The results reflect that. In 24 games in the Rookie-level Arizona Complex League, de los Santos hit .321/.409/.605 with 11 extra-base hits, including five home runs, in 93 plate appearances.
The D-backs promoted the 18-year-old to Low-A Visalia in early August.
Though he struck out nearly 26% of the time in the ACL, de los Santos had also shown a willingness to take his walks. He drew 12 before his promotion.
His hitting coach Mark Reed said he has seen improvement from his pupil when it comes to recognizing and hitting breaking balls.
Reed expects there likely always will be some swing-and-miss to de los Santos’ game, but he also has seen the sort of off-the-charts power potential that would be worth the tradeoff.
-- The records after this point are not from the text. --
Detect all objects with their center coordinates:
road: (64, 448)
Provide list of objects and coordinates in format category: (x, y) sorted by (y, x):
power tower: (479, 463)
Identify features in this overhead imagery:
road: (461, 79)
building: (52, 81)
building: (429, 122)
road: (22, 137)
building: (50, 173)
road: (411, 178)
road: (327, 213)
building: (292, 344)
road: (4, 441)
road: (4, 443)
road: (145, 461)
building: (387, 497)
Reed said he has watched the righthanded-hitting de los Santos hit balls over light towers on the backfields at Salt River Fields.
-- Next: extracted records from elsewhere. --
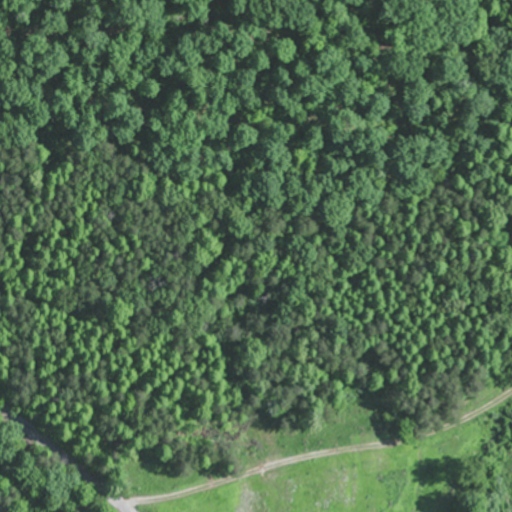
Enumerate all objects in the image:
road: (65, 459)
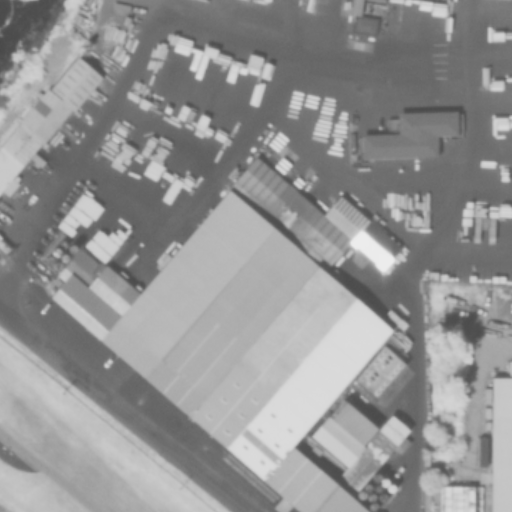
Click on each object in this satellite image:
road: (181, 7)
building: (77, 85)
building: (46, 117)
building: (408, 135)
building: (16, 154)
road: (410, 296)
building: (260, 338)
road: (123, 414)
road: (468, 415)
building: (501, 445)
park: (70, 454)
road: (49, 471)
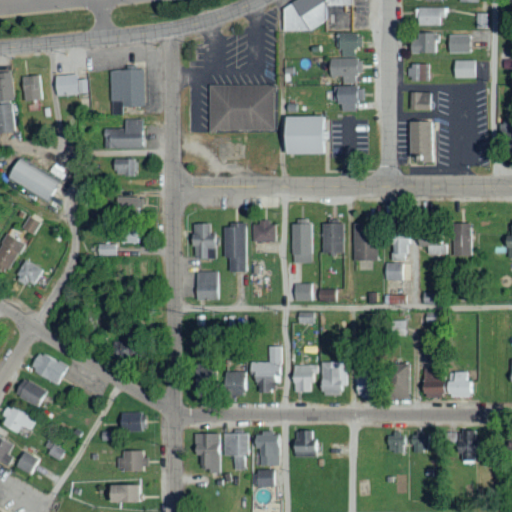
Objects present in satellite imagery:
building: (421, 0)
building: (468, 0)
road: (72, 1)
road: (31, 3)
road: (52, 5)
parking lot: (59, 5)
building: (305, 13)
building: (428, 16)
road: (105, 18)
road: (133, 34)
building: (424, 42)
building: (348, 43)
building: (459, 43)
building: (344, 68)
building: (463, 68)
building: (419, 71)
building: (69, 85)
building: (31, 87)
building: (125, 89)
road: (389, 92)
road: (493, 92)
building: (346, 96)
building: (421, 101)
building: (6, 102)
building: (240, 107)
building: (299, 134)
building: (122, 135)
building: (419, 140)
road: (84, 152)
building: (123, 166)
building: (31, 180)
road: (342, 185)
building: (126, 204)
road: (72, 223)
building: (31, 225)
building: (264, 231)
building: (128, 234)
building: (331, 238)
building: (461, 239)
building: (202, 240)
building: (301, 243)
building: (364, 243)
building: (235, 246)
building: (435, 246)
building: (505, 247)
building: (106, 249)
building: (398, 249)
building: (8, 251)
road: (282, 256)
road: (173, 271)
building: (394, 271)
building: (28, 273)
building: (205, 285)
building: (302, 291)
building: (325, 295)
road: (342, 305)
building: (120, 349)
building: (46, 367)
building: (267, 369)
building: (510, 371)
building: (331, 377)
building: (302, 378)
building: (399, 381)
building: (233, 382)
building: (360, 384)
building: (29, 392)
road: (352, 409)
road: (240, 414)
building: (15, 419)
building: (131, 421)
building: (304, 441)
building: (394, 442)
road: (79, 446)
building: (462, 447)
building: (236, 448)
building: (267, 448)
building: (207, 450)
building: (5, 451)
building: (56, 451)
building: (131, 460)
building: (27, 463)
building: (265, 477)
building: (124, 491)
building: (4, 509)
“I’ve been around a big league team for a long time and seen some guys with huge raw power,” said Reed, former big league bullpen catcher. “At his age, it’s the most I’ve ever seen.
“I’m telling you, the guy will miss-hit some stuff and they’ll be homers to right-center field. That’s how strong he is.”
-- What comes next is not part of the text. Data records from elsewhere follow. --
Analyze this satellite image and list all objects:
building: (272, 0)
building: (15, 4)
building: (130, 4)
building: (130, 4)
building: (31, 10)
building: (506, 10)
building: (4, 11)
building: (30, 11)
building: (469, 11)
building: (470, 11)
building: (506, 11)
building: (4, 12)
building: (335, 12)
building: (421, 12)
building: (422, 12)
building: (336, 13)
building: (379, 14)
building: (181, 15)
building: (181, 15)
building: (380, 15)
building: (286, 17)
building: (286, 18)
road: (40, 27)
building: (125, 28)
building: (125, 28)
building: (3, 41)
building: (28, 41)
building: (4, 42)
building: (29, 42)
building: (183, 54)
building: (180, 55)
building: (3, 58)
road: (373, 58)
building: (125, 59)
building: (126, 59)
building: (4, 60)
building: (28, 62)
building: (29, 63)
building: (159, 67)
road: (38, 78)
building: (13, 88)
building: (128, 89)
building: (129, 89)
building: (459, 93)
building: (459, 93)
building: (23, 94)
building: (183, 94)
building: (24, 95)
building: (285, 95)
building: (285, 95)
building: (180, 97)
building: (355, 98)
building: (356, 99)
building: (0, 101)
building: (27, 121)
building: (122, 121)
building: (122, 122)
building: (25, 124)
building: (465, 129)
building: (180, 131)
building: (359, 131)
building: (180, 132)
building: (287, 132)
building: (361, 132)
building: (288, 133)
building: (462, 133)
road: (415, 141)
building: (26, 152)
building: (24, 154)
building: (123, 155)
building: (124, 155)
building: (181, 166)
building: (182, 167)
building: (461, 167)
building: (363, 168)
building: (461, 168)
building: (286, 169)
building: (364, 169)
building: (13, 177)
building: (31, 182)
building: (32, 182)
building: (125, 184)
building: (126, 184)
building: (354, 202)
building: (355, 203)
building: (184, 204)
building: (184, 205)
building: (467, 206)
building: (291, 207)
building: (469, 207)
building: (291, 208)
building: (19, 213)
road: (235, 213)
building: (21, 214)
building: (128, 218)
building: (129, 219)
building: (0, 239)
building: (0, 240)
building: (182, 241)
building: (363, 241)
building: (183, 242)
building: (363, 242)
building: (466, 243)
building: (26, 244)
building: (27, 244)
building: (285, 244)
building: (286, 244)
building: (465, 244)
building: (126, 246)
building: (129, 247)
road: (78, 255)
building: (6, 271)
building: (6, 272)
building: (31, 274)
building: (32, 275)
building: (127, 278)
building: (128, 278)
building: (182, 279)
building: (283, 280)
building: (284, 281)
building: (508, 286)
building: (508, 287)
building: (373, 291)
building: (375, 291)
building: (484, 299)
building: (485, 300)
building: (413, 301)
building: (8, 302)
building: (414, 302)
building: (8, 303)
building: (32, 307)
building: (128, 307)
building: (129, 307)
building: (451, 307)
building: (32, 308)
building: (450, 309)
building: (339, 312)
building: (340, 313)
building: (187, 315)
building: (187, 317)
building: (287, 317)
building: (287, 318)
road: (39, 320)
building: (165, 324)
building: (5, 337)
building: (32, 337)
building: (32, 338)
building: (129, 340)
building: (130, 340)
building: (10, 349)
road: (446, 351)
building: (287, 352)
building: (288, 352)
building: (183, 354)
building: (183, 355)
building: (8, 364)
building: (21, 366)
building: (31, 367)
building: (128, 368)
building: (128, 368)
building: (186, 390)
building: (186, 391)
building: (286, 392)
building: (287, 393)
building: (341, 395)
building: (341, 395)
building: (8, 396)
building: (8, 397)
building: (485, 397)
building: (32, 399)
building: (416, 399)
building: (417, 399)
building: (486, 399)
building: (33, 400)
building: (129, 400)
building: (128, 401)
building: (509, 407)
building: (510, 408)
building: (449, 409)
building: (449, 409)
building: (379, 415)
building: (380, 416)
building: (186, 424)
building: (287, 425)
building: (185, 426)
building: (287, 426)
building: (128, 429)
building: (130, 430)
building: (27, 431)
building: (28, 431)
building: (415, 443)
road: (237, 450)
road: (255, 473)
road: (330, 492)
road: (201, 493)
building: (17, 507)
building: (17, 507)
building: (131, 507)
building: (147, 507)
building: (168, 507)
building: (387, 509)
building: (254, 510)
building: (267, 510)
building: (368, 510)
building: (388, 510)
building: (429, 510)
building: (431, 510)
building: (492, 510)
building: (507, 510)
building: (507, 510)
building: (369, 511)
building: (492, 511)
De los Santos, who signed for $200,000 out of the Dominican Republic in 2019, has a high leg kick and a lot of movement before his swing. He is still learning to sync up consistently to stay on time. He is said to be a hard worker with a good daily routine and a student of the game.
As a bat-first prospect with some risk of moving to first base, there is a lot of pressure on de los Santos’ bat. But his ability allows the D-backs to dream on him becoming a middle-of-the-order bat.
“It’s a long way away from (the majors), but yeah he does have some tools that you don’t see from many people, especially the raw power,” Barfield said.
— Shortstop Geraldo Perdomo, who was hitting .151 for Double-A Amarillo, was placed on the development list and transferred to Salt River Fields to rework his swing.
— Righthander Bryce Jarvis has been out since mid July with a left oblique strain, but Barfield said he is making progress in his recovery and should be back by the end of August.